Two parole officers are warning Iowa lawmakers that the state is supervising too many sex offenders with too few people, and the heavy workload may be drawing their attention away from the worst of the worst. Parole officers Jerri Allen and Dudley Allison, both of Iowa City, testified before a panel of House and Senate members that’s considering changes to Iowa’s sex offender laws. Currently, every sex offender whose victim was under the age of 17 is fitted with a GPS tracking bracelet when they’re paroled.
Allison says some of those offenders may not need such intense supervision. "We have risk assessments.
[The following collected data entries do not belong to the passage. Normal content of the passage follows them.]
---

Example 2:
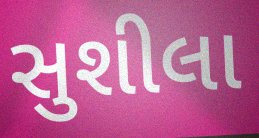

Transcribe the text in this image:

સુશીલા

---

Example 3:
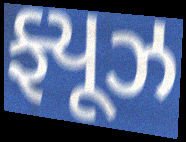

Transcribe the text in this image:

ફ્યૂઝ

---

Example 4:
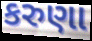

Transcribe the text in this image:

કરુણા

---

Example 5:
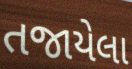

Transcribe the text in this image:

તજાયેલા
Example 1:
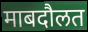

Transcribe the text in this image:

माबदौलत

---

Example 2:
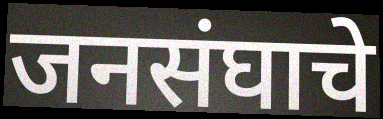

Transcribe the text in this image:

जनसंघाचे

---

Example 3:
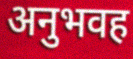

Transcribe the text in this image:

अनुभवह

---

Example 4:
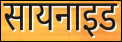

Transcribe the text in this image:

सायनाइड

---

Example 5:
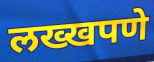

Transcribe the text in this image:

लख्खपणे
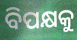
ବିପକ୍ଷକୁ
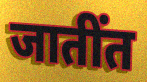
जातींत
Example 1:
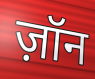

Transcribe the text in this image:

ज़ॉन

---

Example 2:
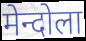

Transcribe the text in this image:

मेन्दोला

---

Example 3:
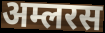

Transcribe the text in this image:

अम्लरस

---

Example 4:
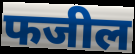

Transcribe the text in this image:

फजील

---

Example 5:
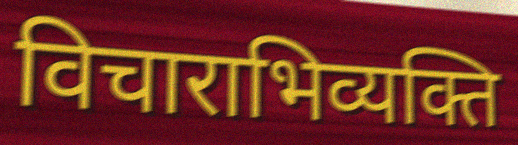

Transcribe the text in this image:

विचाराभिव्यक्ति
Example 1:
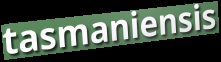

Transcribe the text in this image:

tasmaniensis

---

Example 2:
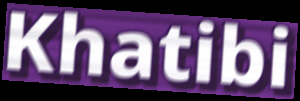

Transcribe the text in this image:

Khatibi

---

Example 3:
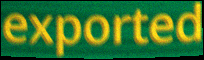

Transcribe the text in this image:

exported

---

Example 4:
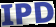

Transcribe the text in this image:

IPD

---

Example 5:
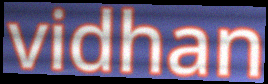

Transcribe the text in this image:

vidhan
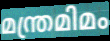
മന്ത്രമിമം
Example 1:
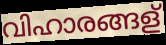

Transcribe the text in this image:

വിഹാരങ്ങള്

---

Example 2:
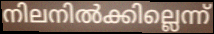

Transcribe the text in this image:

നിലനിൽക്കില്ലെന്ന്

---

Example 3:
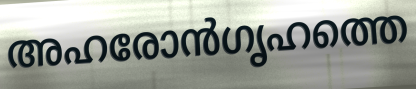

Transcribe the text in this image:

അഹരോൻഗൃഹത്തെ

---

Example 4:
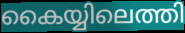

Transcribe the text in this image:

കൈയ്യിലെത്തി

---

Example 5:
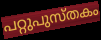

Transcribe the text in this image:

പറ്റുപുസ്തകം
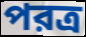
পরত্র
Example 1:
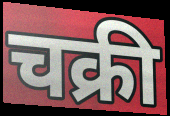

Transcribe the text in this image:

चक्री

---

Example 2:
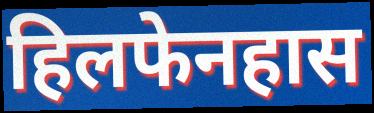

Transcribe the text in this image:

हिलफेनहास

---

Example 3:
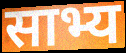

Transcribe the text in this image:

साभ्य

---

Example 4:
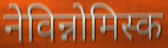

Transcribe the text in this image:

नेविन्नोमिस्क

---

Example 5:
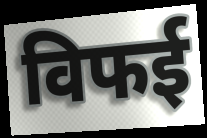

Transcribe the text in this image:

विफई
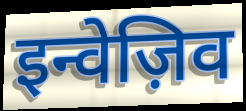
इन्वेज़िव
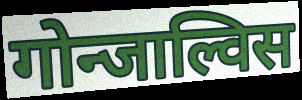
गोन्जाल्विस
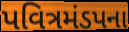
પવિત્રમંડપના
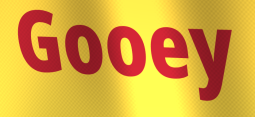
Gooey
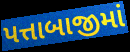
પત્તાબાજીમાં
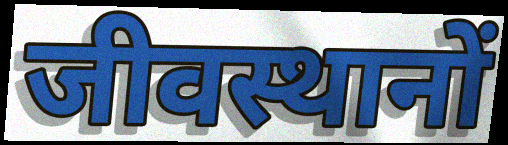
जीवस्थानों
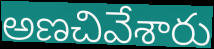
అణచివేశారు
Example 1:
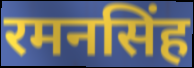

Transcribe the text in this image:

रमनसिंह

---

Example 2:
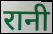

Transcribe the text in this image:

रानी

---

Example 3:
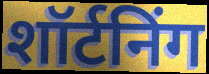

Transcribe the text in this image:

शॉर्टनिंग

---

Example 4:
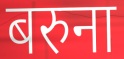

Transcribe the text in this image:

बरुना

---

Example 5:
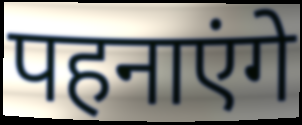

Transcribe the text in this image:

पहनाएंगे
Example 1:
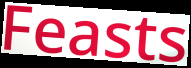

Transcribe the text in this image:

Feasts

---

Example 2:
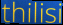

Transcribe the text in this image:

thilisi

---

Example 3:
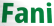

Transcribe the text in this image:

Fani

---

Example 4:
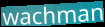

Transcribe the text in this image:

wachman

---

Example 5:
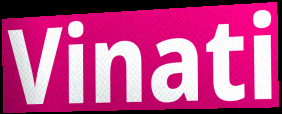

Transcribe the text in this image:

Vinati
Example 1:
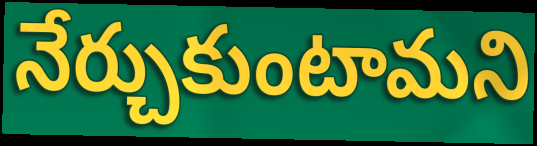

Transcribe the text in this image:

నేర్చుకుంటామని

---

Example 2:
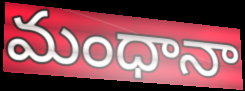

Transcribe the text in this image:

మంధానా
We come to know that maybe this person really did have one victim or maybe he was dating a girl who was too young…shouldn’t have been doing it, but that doesn’t necessarily mean that he’s dangerous across the board to other minors or certainly to young minors, which I think is the concern to most people," Allison says.
Allison told lawmakers that probation and parole officers need more latitude in deciding which paroled sex offenders should be monitored 24-hours-a-day with one of those GPS units, and who should be ordered to live at least two-thousand feet away from a school or daycare.
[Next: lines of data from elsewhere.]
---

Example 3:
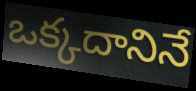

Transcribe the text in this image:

ఒక్కదానినే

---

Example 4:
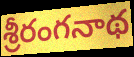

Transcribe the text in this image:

శ్రీరంగనాథ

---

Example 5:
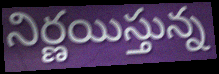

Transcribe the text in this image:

నిర్ణయిస్తున్న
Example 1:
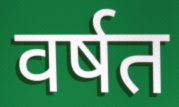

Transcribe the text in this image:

वर्षत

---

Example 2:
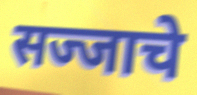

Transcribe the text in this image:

सज्जाचे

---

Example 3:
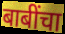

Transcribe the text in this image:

बाबींचा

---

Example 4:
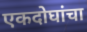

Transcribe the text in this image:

एकदोघांचा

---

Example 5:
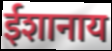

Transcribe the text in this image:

ईशानाय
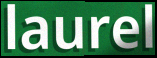
laurel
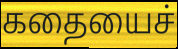
கதையைச்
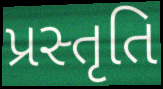
પ્રસ્તૃતિ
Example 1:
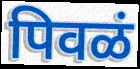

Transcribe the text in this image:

पिवळं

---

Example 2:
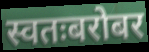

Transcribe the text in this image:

स्वतःबरोबर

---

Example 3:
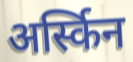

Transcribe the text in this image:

अर्स्किन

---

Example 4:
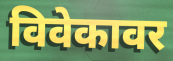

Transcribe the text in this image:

विवेकावर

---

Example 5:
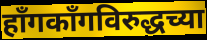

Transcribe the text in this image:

हाँगकाँगविरुद्धच्या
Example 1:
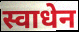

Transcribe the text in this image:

स्वाधेन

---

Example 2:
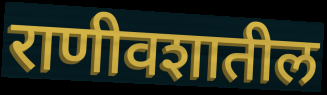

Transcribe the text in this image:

राणीवशातील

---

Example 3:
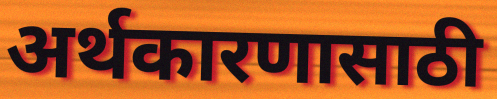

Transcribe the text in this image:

अर्थकारणासाठी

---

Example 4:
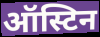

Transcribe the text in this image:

ऑस्टिन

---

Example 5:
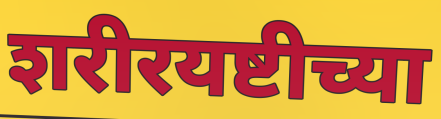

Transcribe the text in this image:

शरीरयष्टीच्या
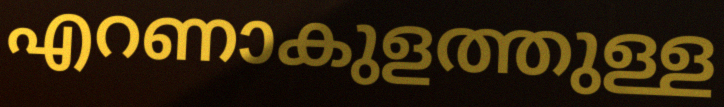
എറണാകുളത്തുള്ള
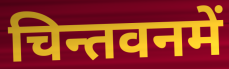
चिन्तवनमें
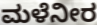
ಮಳೆನೀರ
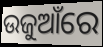
ଉଜୁଆଁରେ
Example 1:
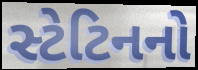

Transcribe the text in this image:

સ્ટેટિનનો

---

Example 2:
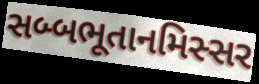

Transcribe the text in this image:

સબ્બભૂતાનમિસ્સર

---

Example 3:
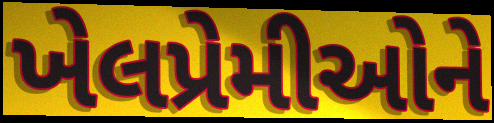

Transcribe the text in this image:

ખેલપ્રેમીઓને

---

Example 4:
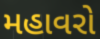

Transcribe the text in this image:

મહાવરો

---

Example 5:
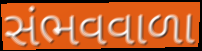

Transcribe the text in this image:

સંભવવાળા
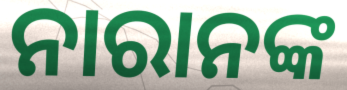
ନାରାନଙ୍କ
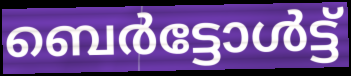
ബെർട്ടോൾട്ട്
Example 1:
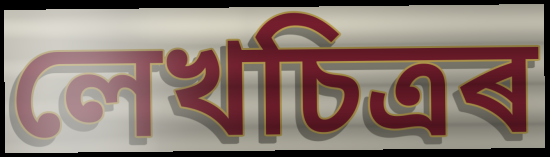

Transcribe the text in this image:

লেখচিত্ৰৰ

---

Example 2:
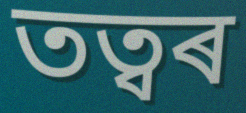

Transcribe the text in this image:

তত্বৰ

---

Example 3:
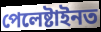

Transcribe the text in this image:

পেলেষ্টাইনত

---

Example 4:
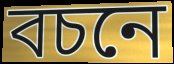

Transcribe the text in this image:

বচনে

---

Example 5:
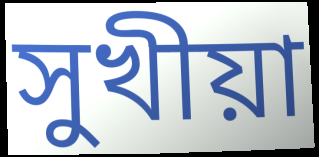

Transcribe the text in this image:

সুখীয়া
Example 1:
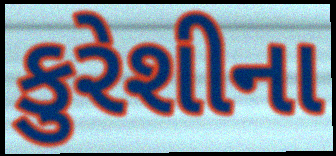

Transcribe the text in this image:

કુરેશીના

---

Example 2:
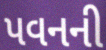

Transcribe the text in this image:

પવનની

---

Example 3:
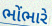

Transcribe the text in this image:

ભોંભારે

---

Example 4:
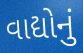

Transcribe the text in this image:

વાદ્યોનું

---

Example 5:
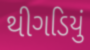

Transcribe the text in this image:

થીગડિયું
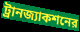
ট্রানজ্যাকশনের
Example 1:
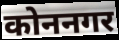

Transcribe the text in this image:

कोननगर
Jerri Allen agrees."I think what we would like to see is that GPS technology, because it’s expensive, is applied to the most serious offenders that are in our communities as opposed to all of the offenders because it is very costly," she says. "What’s happening is our time is spread thin and so we’re having to deal with all of the issues on even lower-risk offenders as we deal with the higher-risk and our attention may be diverted if we’re so consumed with that."